In this query, the error is in the group by statement. We have mentioned that we only want the average score for per med module, for a student ID 12 345. So rather, that's defining that there's only 1 student, but we are grouping by student ID is not a proper way. It's an incorrect way. We have to use module ID instead of student ID. That's where we can make this query correct and more efficient.
Power BI provides a particular section where we can use our script or Python script for creating dashboards or predictive insights for such kind of operation where we are required to use Python or R script. So we can click on that particular location. We can import our query there and connect with it. So that's how we can do that. Also, Power BI provides some kind of analysis section by itself. It can do predictive and provide predictive insights, trending lines, etcetera, which we can also use Python for as well. So if we just want the predictive insight, we can directly use that thing from Power BI as well. But if the process is quite complex, in that case, we need Python or R. So for that, we can directly connect to a Python script from there.
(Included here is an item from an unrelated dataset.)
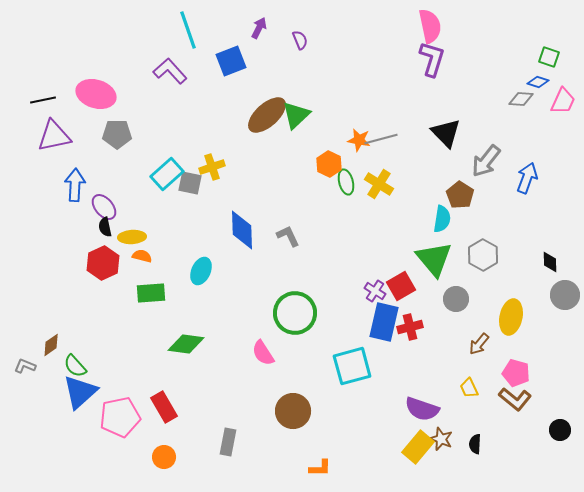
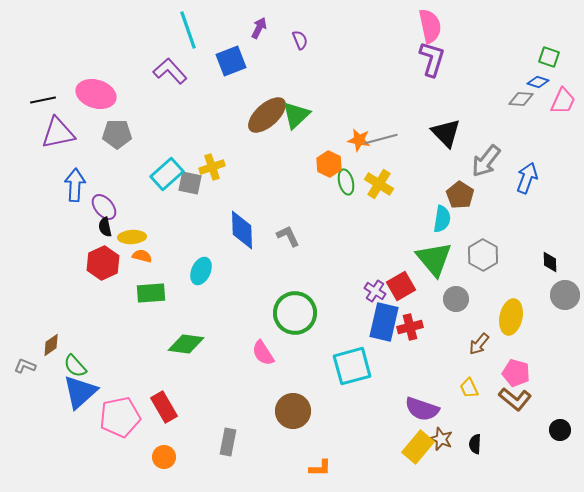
purple triangle at (54, 136): moved 4 px right, 3 px up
Python data structures is really important because sometimes as analysts, we think that data structures are something for developers, but we don't understand that every data structure has its own purpose and its own efficiency benefits. So we should know which data structure we need for a particular data analysis, where to store the data, what kind of for example, if we want to avoid duplicate values, we will go with a set because a set never allows duplicate values. For the same example, if we want a data structure where we don't want to make any kind of edit in the middle of the process, we want a fixed data structure, we can use a tuple. And if also, if we want a data structure where we want data from different kinds of data types, and it should be flexible in edit, so we can use a list instead of an array. So this kind of knowledge as a data analyst, we should have because it helps us in our data analysis performance as well.
Why might you choose to use Python over other services? That's a really great question. I personally like Python a lot rather than any other service or programming language because Python provides a huge variety of libraries that can be used to work with, handle different kinds of data, do any kind of analysis, data transformation using visualization, using machine learning algorithms, and statistical analysis as well, for example, SciPy or any other libraries. So Python provides a huge variety. So we don't need to create everything by ourselves. We can directly import those kinds of things. For example, we want to do a t-test, a JET test, ANOVA, or chi-square, any kind of statistical test. We can just import the library, and then we can do all these tests in a fast and efficient way. So that's why we always use Python over SPSS for statistical analysis.